As we share post written blog content, we realize that for most investors, looking at the Point & Figure charts we rely on is like reading a foreign language.
Thus, from time to time I will share short primers like this one – articles that explain one element of P&F charting more fully and can sometimes be linked back to in future articles when referenced.
Today, we start with one of the most basic fundamentals, a feature that is meant to slow down one’s thinking and help filter out the noise of small, sudden mvoements.
Point and Figure charting is unique in its price-action focus on the market. Unlike time-based charts, it only plots significant price movements, filtering out minor fluctuations and noise. One of the fundamental concepts in Point and Figure analysis is the 3-Box Reversal, a crucial signal for identifying potential trend changes.
So, what exactly is a 3-Box Reversal? Simply put, it’s a reversal signal that occurs when the price moves three dollars (or ‘boxes’ as we call them… more on that in a minute), nothing less.
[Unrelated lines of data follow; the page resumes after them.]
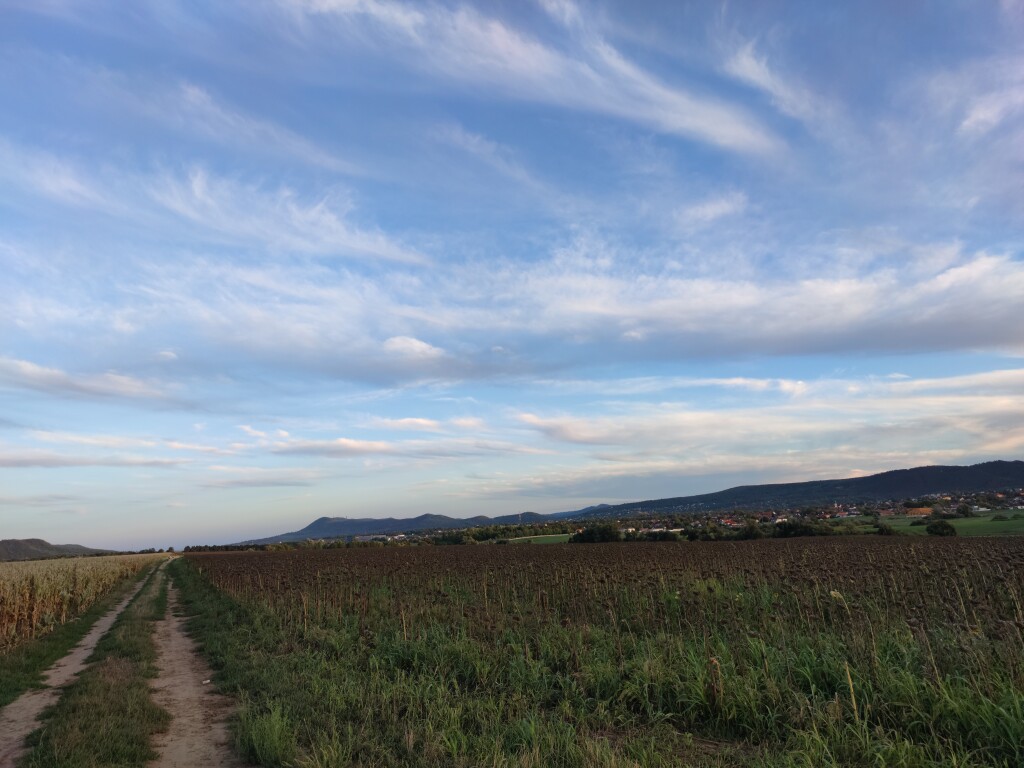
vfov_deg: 56.8
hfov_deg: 71.6
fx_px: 710
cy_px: 384
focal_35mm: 24
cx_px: 512
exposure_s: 1/147
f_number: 1.69
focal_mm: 6.72
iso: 50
In a column of X’s (indicating an uptrend), a 3-Box Reversal is triggered when a column of O’s forms and extends for at least three boxes below the highest box in the preceding X column. Conversely, in a downtrend represented by a column of O’s, a 3-Box Reversal occurs when a column of X’s appears and rises at least three boxes above the lowest box in the prior O column.
Smaller 1-2 point moves are filtered out, which leads to clearer pictures and repeatable, recognizable patterns we can act on.
A key element of constructing a Point and Figure chart is determining the box size, and this size isn’t fixed. It typically varies depending on the price level of the stock being analyzed. For stocks trading below $20, the box size shrinks to $0.50. As the stock price increases, the box size is often adjusted upwards to maintain relevance and avoid excessive charting. Thus, for stocks trading above $100, a larger box size of $2 is employed. These varying box sizes help ensure that the charts accurately reflect significant price changes relative to the stock’s trading range.
Why is the 3-Box Reversal so important? It’s primarily used to identify potential shifts in market sentiment, momentum and the start of a new trend. By requiring a move of three boxes, it helps to filter out minor counter-trend bounces or pullbacks that might occur within an established trend. This helps traders avoid being whipsawed by short-term volatility.